Born in Austin and raised on the Blackland Prairie of Denton County Texas, Stark knows whereof he sings. As chief singer and songwriter for the critically acclaimed band Blue Diamond Shine, Stark has put together an impressive musical resume, paying dues in the beer joints and honky-tonks of South Texas, touring and releasing three albums, and working as a side-man for Eric Hisaw, Ron Flynt, and Bonny Holmes among others.
"Shrimp Boat Town evokes a place where, in frontman R.G. Stark's elegant bayou poetry, "The jukebox is your only friend." His well-spent quarters pay handsome dividends... If Huey P. Meaux were still around, he'd hustle Stark into his Sugar Hill Studios double time..."
— Christopher Gray The Austin Chronicle
After too many years as a forklift operator on a warehouse receiving dock (earning the R.G. monikker: Receiving Genius), Stark purchased an R.V. travel-trailer in East Austin, quit the day job, and began writing songs for "Not Crazy Tonight". The album was recorded with Ron Flynt (20/20, The Bluehearts)
at his Jumping Dog studio, featuring BDS mates Eric Hisaw, Vicente Rodriguez, and Kevin Kelnar, as well as Austin guitar legend Scrappy Jud Newcomb. Neil Flanz who toured with the notorious Gram Parsons Fallen Angels Band makes an appearance as well.
The songs continue where the latest BDS release,
"Shrimp Boat Town" left off. (Selected as a top 10 for 2006 by The Austin Chronicle's Chris Gray). The new record continues exploring the human geography of the gulf coast and borderlands. "Not Crazy Tonight" moves farther west... "where the shooting stars and semi-trucks streak across the rolling plains" (Mineral Wells), examining the lives and tribulations of characters on both sides of the border... "Now the bright lights shine before us, like a thousand eyes of desperate birds of prey" (Coyote)... "I hear the pain in your Spanish serenade, the sin and dark skin, the trouble we're in" (Lorena). But there is a sense of hope on this journey, where... "with faith and conviction a place of redemption we'll find on our way" (Lorena).

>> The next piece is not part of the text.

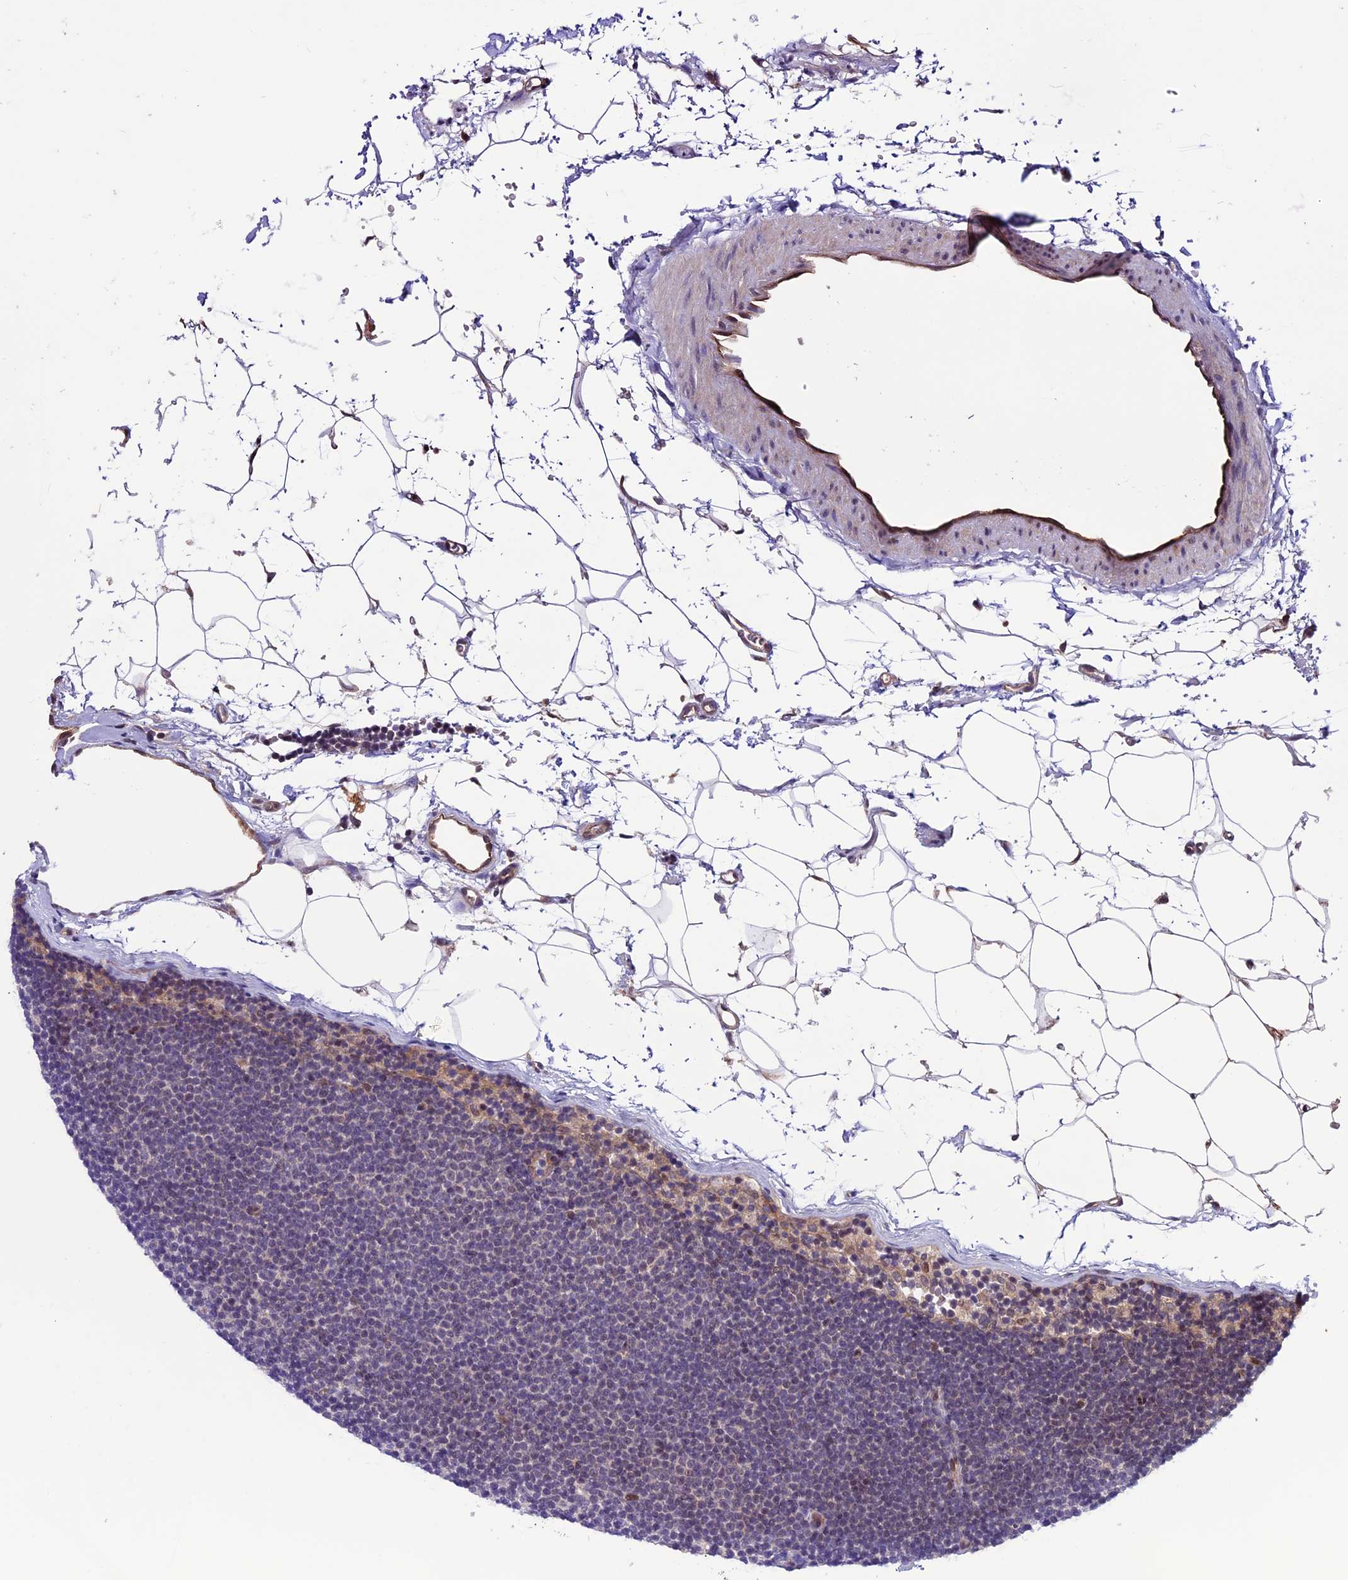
{"staining": {"intensity": "negative", "quantity": "none", "location": "none"}, "tissue": "lymphoma", "cell_type": "Tumor cells", "image_type": "cancer", "snomed": [{"axis": "morphology", "description": "Malignant lymphoma, non-Hodgkin's type, Low grade"}, {"axis": "topography", "description": "Lymph node"}], "caption": "DAB (3,3'-diaminobenzidine) immunohistochemical staining of low-grade malignant lymphoma, non-Hodgkin's type displays no significant expression in tumor cells.", "gene": "TMEM171", "patient": {"sex": "female", "age": 53}}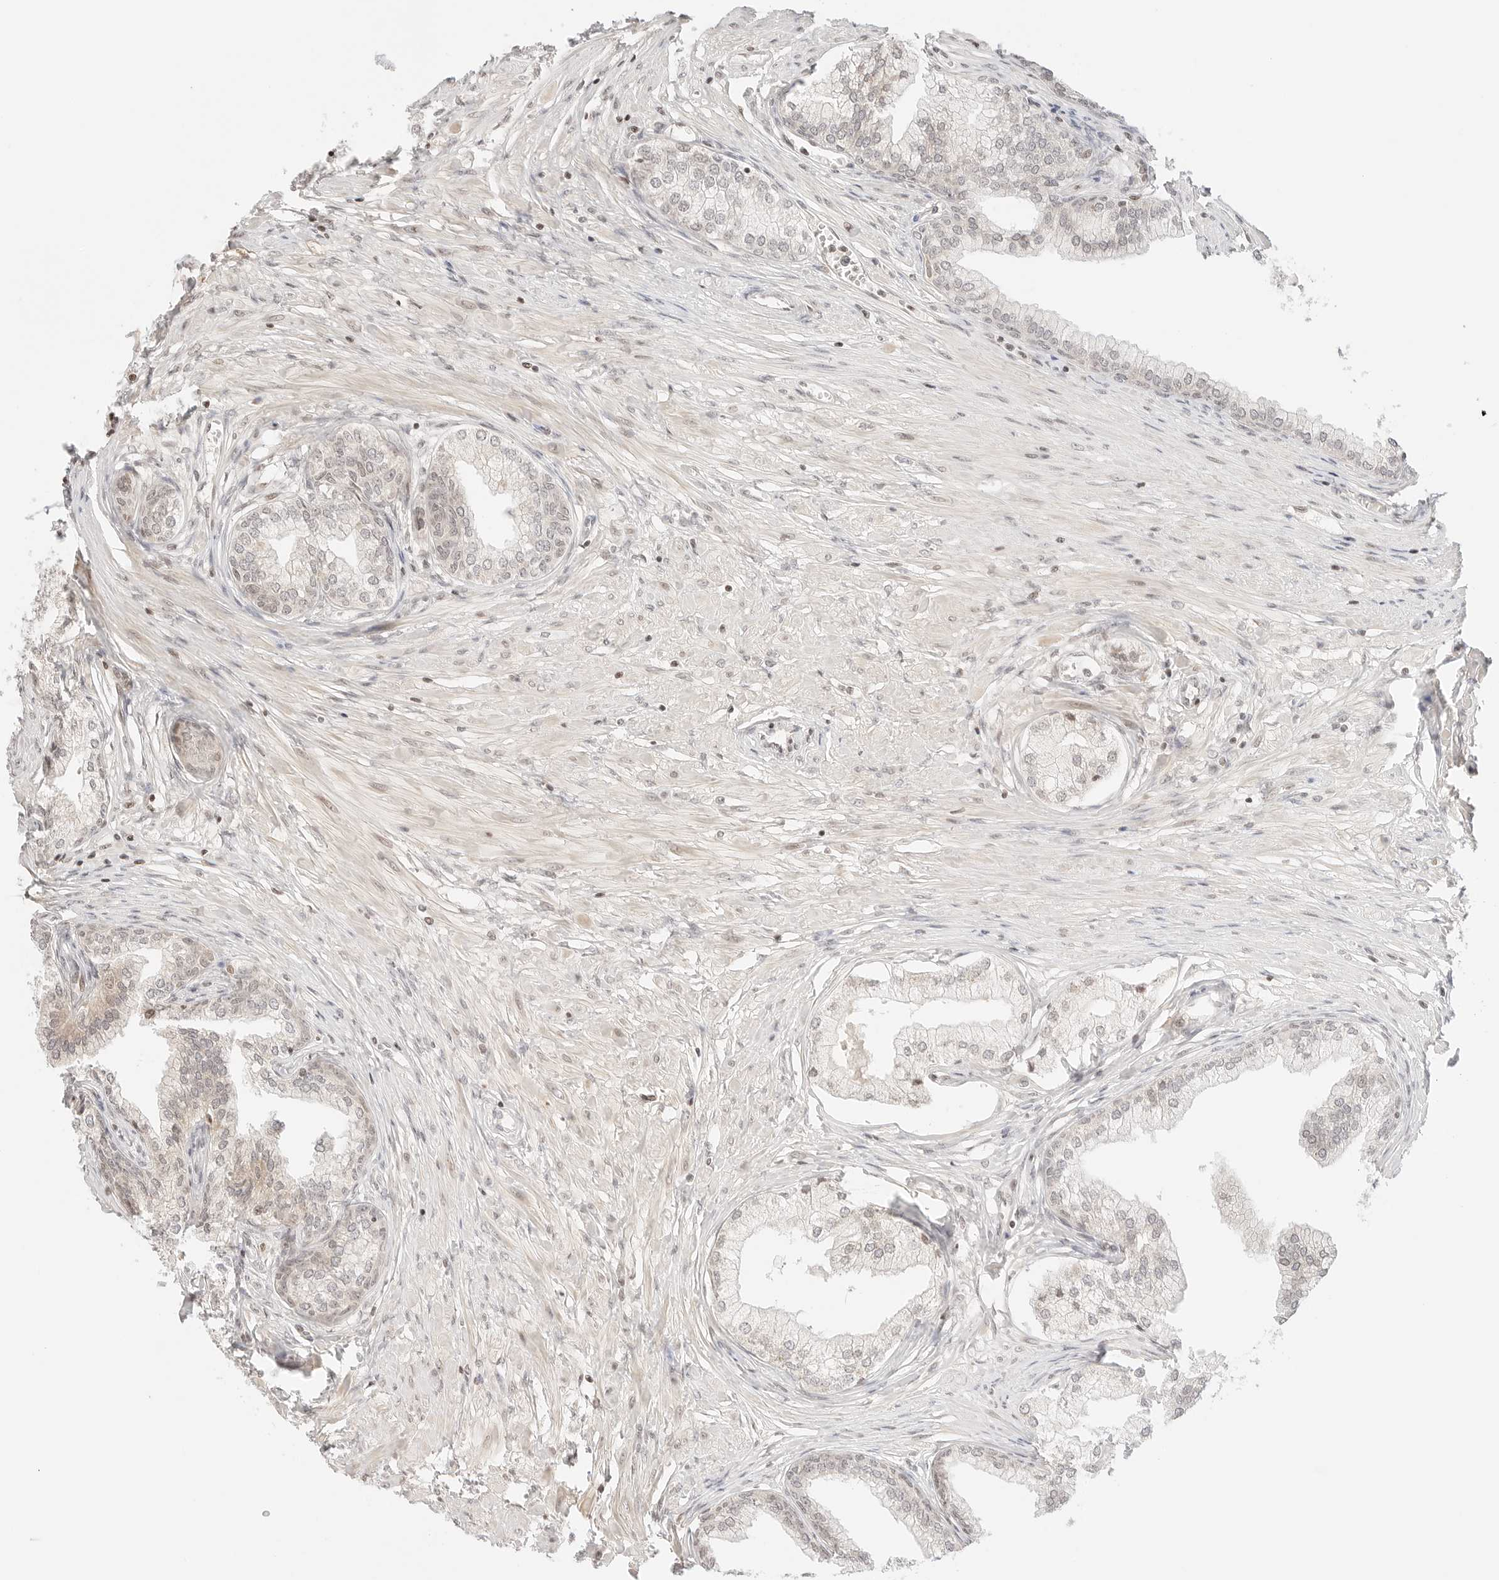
{"staining": {"intensity": "weak", "quantity": "25%-75%", "location": "cytoplasmic/membranous,nuclear"}, "tissue": "prostate", "cell_type": "Glandular cells", "image_type": "normal", "snomed": [{"axis": "morphology", "description": "Normal tissue, NOS"}, {"axis": "morphology", "description": "Urothelial carcinoma, Low grade"}, {"axis": "topography", "description": "Urinary bladder"}, {"axis": "topography", "description": "Prostate"}], "caption": "This micrograph displays immunohistochemistry (IHC) staining of normal prostate, with low weak cytoplasmic/membranous,nuclear expression in about 25%-75% of glandular cells.", "gene": "RPS6KL1", "patient": {"sex": "male", "age": 60}}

"Stark twangs with the kind of gothic/desperate-men-do-desperate-things lyrics that haunt while propelling the boot-scooting..." — Jim Beal San Antonio Express-News
If you've ever heard the tire hum shift as you passed a county line marker, if you've ever spent a heartbroken night in a dusty honky-tonk where the jukebox was your only friend, if you have ever wandered past a pay phone in the driving rain without making a call, then you've entered R.G. Stark territory..
4 Stars from Mr. Conquest:
On paper, it's hard to see quite where Blue Diamond Shine ends and frontman John 'RG' Stark starts, as his core players are Blue Diamond Shine's guitarist Eric Hisaw,
drummer Vicente Rodriguez and accordionist Kevin Kelnar, along with Ron Flynt bass, keyboards and "miscellaneous," which means his album has most all of Blue Diamond
Shine's strengths, mainly his idiosyncratic, asymmetrical songwriting and Hisaw's always excellent guitar work. However, with a few outside helpers, such as Scrappy Jud Newcomb, who plays guitar on two tracks and rather neatly describes Stark as "like a cross between Doug Sahm and Jimmy Webb," coproducers Stark and Flynt have come up with a big sound that constantly flirts with bombast but stays on the righteous side. Stark's work with Blue Diamond Shine has been described as "roots noir," "Western surreal," "Bayou poetry," but on this outing, I'd qualify Jim Beal Jr's "Gothic" as 'Gulf Coast Gothic.' Stark has always covered a lot of ground in his songs, with a particular, richly metaphorical, emphasis on backroads, small towns and swamplands, but has expanded his geographical range, exporing westwards to Mineral Wells, eastwards to Abbeville, LA, south to Narcocorrido Nuevo
Laredo, Monterrey and the Border (Coyote). Not that's he'sjust a musical gazeteer, Secret Girl and She Comes And Goes are more routine, or at any rate as routine as Stark gets, which isn't very.